Beyond this narrow portion the vas deferens is dilated to form a second seminal vesicle figs. At a point about one-third the length of the pouch from its distal end, the vas deferens becomes narrow again, to form the cirrus fig. Both the cirrus pouch and the vagina are dorsal to the nerve and the ex- cretory canal.

From the diagonal muscles of the proglottis fibers turn in to attach to the outer portion of the cirrus sac, serving thus as protractors fig. The longitudinal fibers come from the diagonal system, or from the subcuticular longitudinal muscles, and attach to the tip of the cirrus pouch to form part of the system of protractors. The opening of the vagina into the cloaca is ventral and posterior hmenolepis respect to the cirrus.

This bulb hymeholepis apparently homologous to the vaginal sphincter of Drepanidotaenia lanceolata described by Wolff hiigel 00a. Be- yond the sphincter the vagina gradually enlarges, and swells out into a seminal receptacle, which may grow to be very large, so as to reach forward to the anterior limits of the cqrioca, and even crowd in cariocx the organs of the next.

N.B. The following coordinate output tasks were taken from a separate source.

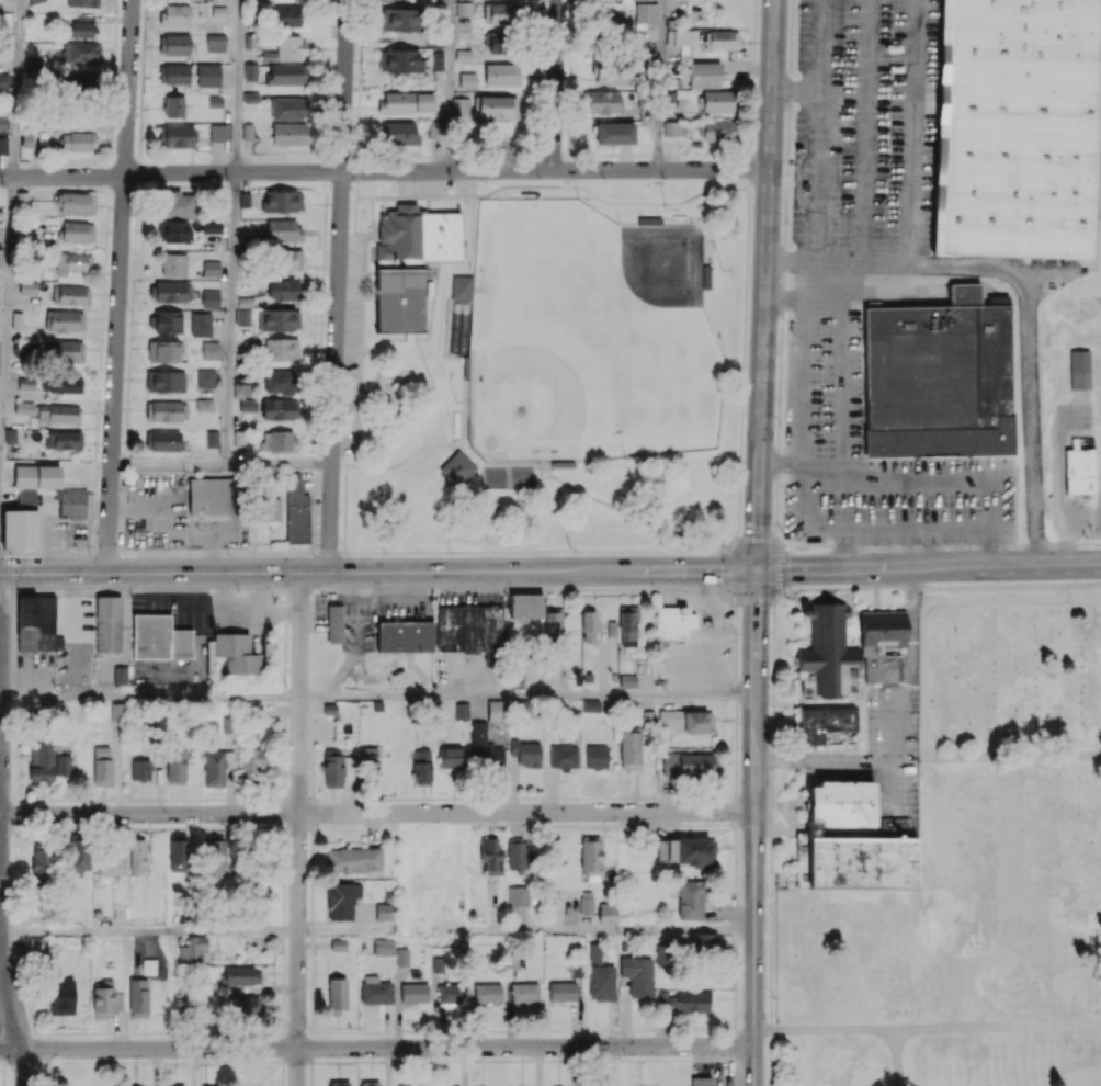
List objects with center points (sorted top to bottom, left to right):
building: (626, 0)
building: (37, 1)
building: (83, 3)
building: (464, 8)
building: (500, 13)
building: (175, 15)
building: (644, 15)
building: (286, 16)
building: (400, 19)
building: (82, 25)
building: (721, 39)
building: (215, 42)
building: (498, 43)
building: (174, 44)
road: (816, 44)
building: (287, 50)
building: (81, 52)
building: (400, 61)
building: (250, 72)
building: (609, 73)
building: (173, 74)
building: (286, 74)
building: (501, 74)
building: (704, 74)
building: (207, 75)
building: (5, 80)
building: (467, 80)
building: (79, 82)
road: (451, 85)
road: (555, 85)
road: (661, 85)
road: (239, 86)
road: (17, 87)
building: (250, 97)
building: (718, 100)
building: (424, 101)
building: (603, 101)
building: (396, 102)
building: (174, 106)
building: (460, 106)
building: (495, 107)
building: (289, 108)
building: (3, 123)
building: (674, 128)
building: (1013, 128)
building: (717, 130)
building: (219, 132)
building: (400, 133)
building: (614, 133)
building: (288, 134)
building: (176, 136)
building: (77, 141)
building: (3, 145)
road: (384, 171)
building: (281, 201)
building: (76, 203)
building: (178, 204)
building: (211, 226)
building: (282, 229)
building: (77, 231)
building: (172, 231)
building: (0, 257)
building: (289, 260)
building: (72, 262)
building: (412, 263)
building: (173, 264)
building: (211, 268)
road: (863, 269)
road: (982, 271)
road: (788, 276)
road: (810, 278)
road: (119, 286)
road: (338, 286)
building: (28, 287)
building: (461, 287)
building: (284, 289)
building: (170, 291)
building: (70, 294)
building: (210, 298)
road: (6, 311)
building: (242, 312)
road: (231, 318)
building: (279, 319)
building: (63, 320)
building: (165, 321)
building: (200, 324)
park: (595, 333)
parking lot: (348, 346)
building: (281, 348)
building: (63, 350)
building: (210, 350)
building: (164, 351)
park: (540, 362)
building: (1079, 369)
building: (938, 377)
building: (205, 378)
building: (164, 381)
building: (280, 381)
building: (26, 383)
building: (61, 384)
building: (244, 396)
building: (204, 405)
building: (24, 407)
building: (279, 409)
building: (165, 411)
building: (57, 414)
building: (211, 438)
building: (63, 439)
building: (163, 440)
building: (277, 440)
road: (168, 464)
road: (279, 464)
road: (843, 465)
building: (1079, 466)
building: (457, 468)
building: (36, 476)
building: (509, 480)
road: (805, 489)
building: (213, 495)
building: (72, 502)
building: (269, 509)
building: (296, 510)
road: (916, 521)
building: (20, 523)
road: (0, 525)
road: (758, 542)
traffic signals: (757, 569)
road: (550, 570)
traffic signals: (0, 574)
road: (298, 589)
road: (516, 589)
road: (149, 590)
road: (8, 591)
road: (726, 593)
road: (754, 598)
building: (525, 607)
building: (673, 622)
building: (553, 623)
building: (38, 624)
building: (107, 624)
building: (334, 624)
building: (589, 626)
building: (627, 626)
building: (468, 627)
road: (0, 635)
building: (404, 636)
building: (159, 638)
building: (880, 644)
road: (12, 649)
building: (235, 653)
building: (827, 654)
road: (772, 663)
road: (904, 667)
building: (120, 675)
road: (924, 677)
building: (627, 680)
road: (284, 681)
road: (312, 692)
road: (528, 696)
road: (735, 696)
road: (149, 697)
building: (590, 705)
building: (504, 709)
building: (461, 710)
building: (118, 711)
road: (10, 721)
building: (685, 721)
building: (823, 723)
building: (229, 725)
road: (772, 739)
building: (484, 749)
building: (629, 750)
building: (526, 752)
building: (563, 757)
building: (596, 757)
building: (451, 758)
building: (41, 760)
building: (62, 760)
road: (819, 760)
building: (369, 761)
building: (688, 764)
building: (102, 765)
building: (251, 765)
building: (175, 766)
building: (422, 767)
building: (140, 769)
building: (338, 770)
road: (284, 778)
road: (882, 784)
road: (283, 791)
road: (297, 796)
road: (312, 796)
road: (582, 796)
road: (694, 796)
road: (728, 796)
road: (5, 797)
road: (277, 797)
road: (479, 797)
road: (96, 798)
road: (190, 798)
road: (223, 798)
road: (261, 798)
road: (320, 798)
road: (355, 798)
road: (423, 798)
road: (735, 809)
road: (314, 811)
road: (282, 812)
road: (377, 813)
road: (468, 821)
road: (502, 821)
road: (685, 823)
road: (714, 823)
road: (541, 824)
road: (611, 824)
road: (249, 826)
road: (275, 826)
road: (175, 827)
road: (296, 827)
road: (66, 828)
road: (298, 829)
road: (285, 839)
building: (854, 841)
road: (311, 845)
building: (685, 850)
building: (178, 853)
building: (215, 853)
building: (138, 855)
building: (491, 855)
building: (79, 856)
building: (517, 856)
building: (591, 858)
building: (353, 859)
building: (111, 861)
road: (284, 864)
building: (40, 866)
building: (250, 866)
road: (311, 872)
park: (971, 874)
road: (735, 886)
building: (518, 896)
building: (687, 898)
building: (342, 900)
building: (587, 902)
building: (384, 911)
building: (607, 912)
road: (768, 918)
road: (525, 931)
road: (148, 932)
road: (11, 940)
building: (705, 943)
building: (38, 945)
building: (383, 946)
building: (192, 949)
road: (282, 954)
building: (662, 955)
road: (311, 956)
building: (401, 957)
road: (734, 959)
building: (240, 975)
building: (638, 975)
building: (600, 976)
road: (21, 980)
building: (375, 990)
building: (562, 991)
building: (414, 992)
building: (524, 992)
building: (451, 993)
building: (487, 993)
building: (337, 995)
building: (61, 996)
building: (138, 997)
building: (105, 999)
road: (734, 999)
building: (683, 1000)
building: (243, 1006)
road: (7, 1011)
road: (31, 1016)
road: (730, 1028)
road: (926, 1028)
road: (604, 1029)
road: (696, 1029)
road: (320, 1030)
road: (347, 1030)
road: (375, 1030)
road: (433, 1030)
road: (493, 1030)
road: (524, 1030)
road: (115, 1031)
road: (142, 1031)
road: (220, 1031)
road: (279, 1031)
road: (72, 1032)
road: (735, 1044)
road: (283, 1045)
road: (310, 1046)
road: (38, 1047)
road: (377, 1047)
road: (896, 1057)
road: (1, 1059)
road: (426, 1059)
road: (451, 1059)
road: (515, 1059)
road: (585, 1059)
road: (672, 1059)
road: (57, 1060)
road: (124, 1060)
road: (222, 1060)
road: (270, 1060)
road: (362, 1060)
road: (405, 1060)
road: (1, 1061)
road: (47, 1061)
road: (324, 1061)
road: (44, 1063)
road: (2, 1073)
road: (282, 1073)
road: (736, 1073)
road: (44, 1075)
road: (310, 1075)
building: (700, 1081)
building: (339, 1083)
building: (369, 1083)
building: (208, 1084)
building: (174, 1085)
building: (407, 1085)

Inward it may extend consider- ably beyond the proximal end of the cirrus sac. At its maximum it extends from one excretory canal to the other. The yolk gland yg is spherical or ovoid, 30 p. The uterus at first is simply a solid cord of cells fig. With progressing de- velopment a cavity is formed acrioca a hollowing out of the cord, and the uterus becomes a thin-walled sac which grows backward on the dorsal hymenoolepis of the ovary.

As the uterus enlarges the ovary quickly disappears, and the former soon comes to occupy all the available space within the proglottis fig. The wall of the uterus con- sists of a thin membrane fig. During the growth hyenolepis the uterus a number of infoldings arise in its wall, mostly in the form of tubular processes, a few of which meet and fuse to B.

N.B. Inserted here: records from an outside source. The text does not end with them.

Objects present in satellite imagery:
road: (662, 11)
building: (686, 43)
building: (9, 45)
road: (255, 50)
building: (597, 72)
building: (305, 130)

RANSOM form slender, bridge-like connections, so that finally the uterus is modified to a slight degree from its original simple sac-like condi- czrioca. With regard to its reproductive organs as well as in other respects Hymenolepis carioca is quite comparable to H. Both forms possess unilateral genital pores, reproductive canals dorsal to the nerve and excretory canals, three testes, a large sac-like vesicula outside the cirrus pouch, and a sec- ond smaller one within.

A large seminal receptacle, hymenolepos more or less bilobed ovary, and a yolk gland posterior and dorsal to the latter are also present in both.

The uterus in both arises first as a trans- verse tube anterior to the ovary, later filling the segment, and in each case is not a simple sac, but characterized by a greater or less number of inturned processes hmyenolepis bridges of tissue developed from its walls. Apart from the major complications arising during the growth of the uterus of H.